**TASK TO COMPLETE**
What is needed here is an exact copy of every entry.

**STORED ROWS**

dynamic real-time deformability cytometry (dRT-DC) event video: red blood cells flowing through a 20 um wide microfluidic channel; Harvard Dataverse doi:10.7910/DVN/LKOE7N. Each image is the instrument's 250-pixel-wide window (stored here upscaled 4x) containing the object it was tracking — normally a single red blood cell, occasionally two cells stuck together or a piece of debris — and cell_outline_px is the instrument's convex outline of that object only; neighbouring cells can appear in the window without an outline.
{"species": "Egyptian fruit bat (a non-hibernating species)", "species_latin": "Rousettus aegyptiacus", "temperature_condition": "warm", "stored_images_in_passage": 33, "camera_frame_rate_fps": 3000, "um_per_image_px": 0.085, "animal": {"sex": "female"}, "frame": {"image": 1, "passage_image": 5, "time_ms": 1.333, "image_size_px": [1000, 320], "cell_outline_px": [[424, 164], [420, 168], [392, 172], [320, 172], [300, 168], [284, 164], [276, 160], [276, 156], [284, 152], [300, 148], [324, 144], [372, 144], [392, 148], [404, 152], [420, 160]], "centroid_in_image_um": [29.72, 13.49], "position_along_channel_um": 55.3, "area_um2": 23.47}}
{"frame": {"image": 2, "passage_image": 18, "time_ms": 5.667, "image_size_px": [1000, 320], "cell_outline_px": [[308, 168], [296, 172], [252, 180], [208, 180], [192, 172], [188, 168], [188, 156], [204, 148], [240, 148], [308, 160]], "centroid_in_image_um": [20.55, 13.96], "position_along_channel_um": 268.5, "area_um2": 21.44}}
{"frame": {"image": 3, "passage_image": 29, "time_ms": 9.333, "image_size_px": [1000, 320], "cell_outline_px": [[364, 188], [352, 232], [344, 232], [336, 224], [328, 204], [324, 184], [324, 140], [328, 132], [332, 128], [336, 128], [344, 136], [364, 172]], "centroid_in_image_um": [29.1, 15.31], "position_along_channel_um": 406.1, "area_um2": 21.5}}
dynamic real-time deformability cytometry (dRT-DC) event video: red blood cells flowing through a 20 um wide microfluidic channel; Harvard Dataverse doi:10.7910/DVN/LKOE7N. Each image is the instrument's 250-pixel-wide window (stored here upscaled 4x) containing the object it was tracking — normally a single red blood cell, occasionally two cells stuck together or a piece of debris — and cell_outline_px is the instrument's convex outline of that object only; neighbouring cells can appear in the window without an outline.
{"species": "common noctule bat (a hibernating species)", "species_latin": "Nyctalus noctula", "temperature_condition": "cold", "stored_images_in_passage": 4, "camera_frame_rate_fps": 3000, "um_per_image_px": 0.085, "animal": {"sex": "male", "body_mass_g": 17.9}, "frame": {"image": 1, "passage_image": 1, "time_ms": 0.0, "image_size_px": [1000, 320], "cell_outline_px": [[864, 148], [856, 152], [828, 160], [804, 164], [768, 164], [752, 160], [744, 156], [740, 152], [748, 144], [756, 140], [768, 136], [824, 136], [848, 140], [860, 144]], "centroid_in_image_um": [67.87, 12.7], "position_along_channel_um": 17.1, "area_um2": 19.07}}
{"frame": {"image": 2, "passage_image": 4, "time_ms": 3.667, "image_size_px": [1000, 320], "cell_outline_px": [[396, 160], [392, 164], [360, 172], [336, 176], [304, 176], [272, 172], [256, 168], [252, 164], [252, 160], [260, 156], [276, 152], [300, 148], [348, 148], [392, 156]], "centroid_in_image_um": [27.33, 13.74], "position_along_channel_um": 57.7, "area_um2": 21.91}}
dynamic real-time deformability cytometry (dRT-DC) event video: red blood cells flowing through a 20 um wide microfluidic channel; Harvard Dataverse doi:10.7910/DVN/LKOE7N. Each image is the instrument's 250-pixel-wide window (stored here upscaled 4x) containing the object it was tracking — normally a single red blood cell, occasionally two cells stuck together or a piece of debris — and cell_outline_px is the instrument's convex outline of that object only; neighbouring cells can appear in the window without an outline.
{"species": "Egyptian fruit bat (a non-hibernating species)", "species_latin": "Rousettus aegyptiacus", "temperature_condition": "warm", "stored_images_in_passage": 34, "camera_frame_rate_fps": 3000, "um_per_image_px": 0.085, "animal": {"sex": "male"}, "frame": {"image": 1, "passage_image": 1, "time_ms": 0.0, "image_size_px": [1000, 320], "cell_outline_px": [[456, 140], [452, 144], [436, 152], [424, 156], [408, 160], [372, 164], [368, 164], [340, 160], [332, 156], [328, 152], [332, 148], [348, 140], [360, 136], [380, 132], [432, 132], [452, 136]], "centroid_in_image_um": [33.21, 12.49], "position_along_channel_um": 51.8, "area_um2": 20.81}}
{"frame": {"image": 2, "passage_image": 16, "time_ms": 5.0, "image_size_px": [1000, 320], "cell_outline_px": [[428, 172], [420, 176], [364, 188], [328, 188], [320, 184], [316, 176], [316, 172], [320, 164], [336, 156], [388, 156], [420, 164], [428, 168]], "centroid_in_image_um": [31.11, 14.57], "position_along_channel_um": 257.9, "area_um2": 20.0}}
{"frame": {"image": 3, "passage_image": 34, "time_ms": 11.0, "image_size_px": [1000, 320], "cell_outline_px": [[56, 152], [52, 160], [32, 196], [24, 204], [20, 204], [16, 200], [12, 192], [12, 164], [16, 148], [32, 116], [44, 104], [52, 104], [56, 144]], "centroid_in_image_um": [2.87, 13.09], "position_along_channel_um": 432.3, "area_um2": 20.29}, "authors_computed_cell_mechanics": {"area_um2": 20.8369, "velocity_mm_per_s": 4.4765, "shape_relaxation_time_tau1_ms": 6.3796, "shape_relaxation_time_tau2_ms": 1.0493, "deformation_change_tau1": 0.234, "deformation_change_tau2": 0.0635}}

**OUTPUT BELOW**
dynamic real-time deformability cytometry (dRT-DC) event video: red blood cells flowing through a 20 um wide microfluidic channel; Harvard Dataverse doi:10.7910/DVN/LKOE7N. Each image is the instrument's 250-pixel-wide window (stored here upscaled 4x) containing the object it was tracking — normally a single red blood cell, occasionally two cells stuck together or a piece of debris — and cell_outline_px is the instrument's convex outline of that object only; neighbouring cells can appear in the window without an outline.
{"species": "Egyptian fruit bat (a non-hibernating species)", "species_latin": "Rousettus aegyptiacus", "temperature_condition": "warm", "stored_images_in_passage": 33, "camera_frame_rate_fps": 3000, "um_per_image_px": 0.085, "animal": {"sex": "female"}, "frame": {"image": 1, "passage_image": 5, "time_ms": 1.333, "image_size_px": [1000, 320], "cell_outline_px": [[424, 164], [420, 168], [392, 172], [320, 172], [300, 168], [284, 164], [276, 160], [276, 156], [284, 152], [300, 148], [324, 144], [372, 144], [392, 148], [404, 152], [420, 160]], "centroid_in_image_um": [29.72, 13.49], "position_along_channel_um": 55.3, "area_um2": 23.47}}
{"frame": {"image": 2, "passage_image": 18, "time_ms": 5.667, "image_size_px": [1000, 320], "cell_outline_px": [[308, 168], [296, 172], [252, 180], [208, 180], [192, 172], [188, 168], [188, 156], [204, 148], [240, 148], [308, 160]], "centroid_in_image_um": [20.55, 13.96], "position_along_channel_um": 268.5, "area_um2": 21.44}}
{"frame": {"image": 3, "passage_image": 29, "time_ms": 9.333, "image_size_px": [1000, 320], "cell_outline_px": [[364, 188], [352, 232], [344, 232], [336, 224], [328, 204], [324, 184], [324, 140], [328, 132], [332, 128], [336, 128], [344, 136], [364, 172]], "centroid_in_image_um": [29.1, 15.31], "position_along_channel_um": 406.1, "area_um2": 21.5}}
dynamic real-time deformability cytometry (dRT-DC) event video: red blood cells flowing through a 20 um wide microfluidic channel; Harvard Dataverse doi:10.7910/DVN/LKOE7N. Each image is the instrument's 250-pixel-wide window (stored here upscaled 4x) containing the object it was tracking — normally a single red blood cell, occasionally two cells stuck together or a piece of debris — and cell_outline_px is the instrument's convex outline of that object only; neighbouring cells can appear in the window without an outline.
{"species": "common noctule bat (a hibernating species)", "species_latin": "Nyctalus noctula", "temperature_condition": "cold", "stored_images_in_passage": 4, "camera_frame_rate_fps": 3000, "um_per_image_px": 0.085, "animal": {"sex": "male", "body_mass_g": 17.9}, "frame": {"image": 1, "passage_image": 1, "time_ms": 0.0, "image_size_px": [1000, 320], "cell_outline_px": [[864, 148], [856, 152], [828, 160], [804, 164], [768, 164], [752, 160], [744, 156], [740, 152], [748, 144], [756, 140], [768, 136], [824, 136], [848, 140], [860, 144]], "centroid_in_image_um": [67.87, 12.7], "position_along_channel_um": 17.1, "area_um2": 19.07}}
{"frame": {"image": 2, "passage_image": 4, "time_ms": 3.667, "image_size_px": [1000, 320], "cell_outline_px": [[396, 160], [392, 164], [360, 172], [336, 176], [304, 176], [272, 172], [256, 168], [252, 164], [252, 160], [260, 156], [276, 152], [300, 148], [348, 148], [392, 156]], "centroid_in_image_um": [27.33, 13.74], "position_along_channel_um": 57.7, "area_um2": 21.91}}
dynamic real-time deformability cytometry (dRT-DC) event video: red blood cells flowing through a 20 um wide microfluidic channel; Harvard Dataverse doi:10.7910/DVN/LKOE7N. Each image is the instrument's 250-pixel-wide window (stored here upscaled 4x) containing the object it was tracking — normally a single red blood cell, occasionally two cells stuck together or a piece of debris — and cell_outline_px is the instrument's convex outline of that object only; neighbouring cells can appear in the window without an outline.
{"species": "Egyptian fruit bat (a non-hibernating species)", "species_latin": "Rousettus aegyptiacus", "temperature_condition": "warm", "stored_images_in_passage": 34, "camera_frame_rate_fps": 3000, "um_per_image_px": 0.085, "animal": {"sex": "male"}, "frame": {"image": 1, "passage_image": 1, "time_ms": 0.0, "image_size_px": [1000, 320], "cell_outline_px": [[456, 140], [452, 144], [436, 152], [424, 156], [408, 160], [372, 164], [368, 164], [340, 160], [332, 156], [328, 152], [332, 148], [348, 140], [360, 136], [380, 132], [432, 132], [452, 136]], "centroid_in_image_um": [33.21, 12.49], "position_along_channel_um": 51.8, "area_um2": 20.81}}
{"frame": {"image": 2, "passage_image": 16, "time_ms": 5.0, "image_size_px": [1000, 320], "cell_outline_px": [[428, 172], [420, 176], [364, 188], [328, 188], [320, 184], [316, 176], [316, 172], [320, 164], [336, 156], [388, 156], [420, 164], [428, 168]], "centroid_in_image_um": [31.11, 14.57], "position_along_channel_um": 257.9, "area_um2": 20.0}}
{"frame": {"image": 3, "passage_image": 34, "time_ms": 11.0, "image_size_px": [1000, 320], "cell_outline_px": [[56, 152], [52, 160], [32, 196], [24, 204], [20, 204], [16, 200], [12, 192], [12, 164], [16, 148], [32, 116], [44, 104], [52, 104], [56, 144]], "centroid_in_image_um": [2.87, 13.09], "position_along_channel_um": 432.3, "area_um2": 20.29}, "authors_computed_cell_mechanics": {"area_um2": 20.8369, "velocity_mm_per_s": 4.4765, "shape_relaxation_time_tau1_ms": 6.3796, "shape_relaxation_time_tau2_ms": 1.0493, "deformation_change_tau1": 0.234, "deformation_change_tau2": 0.0635}}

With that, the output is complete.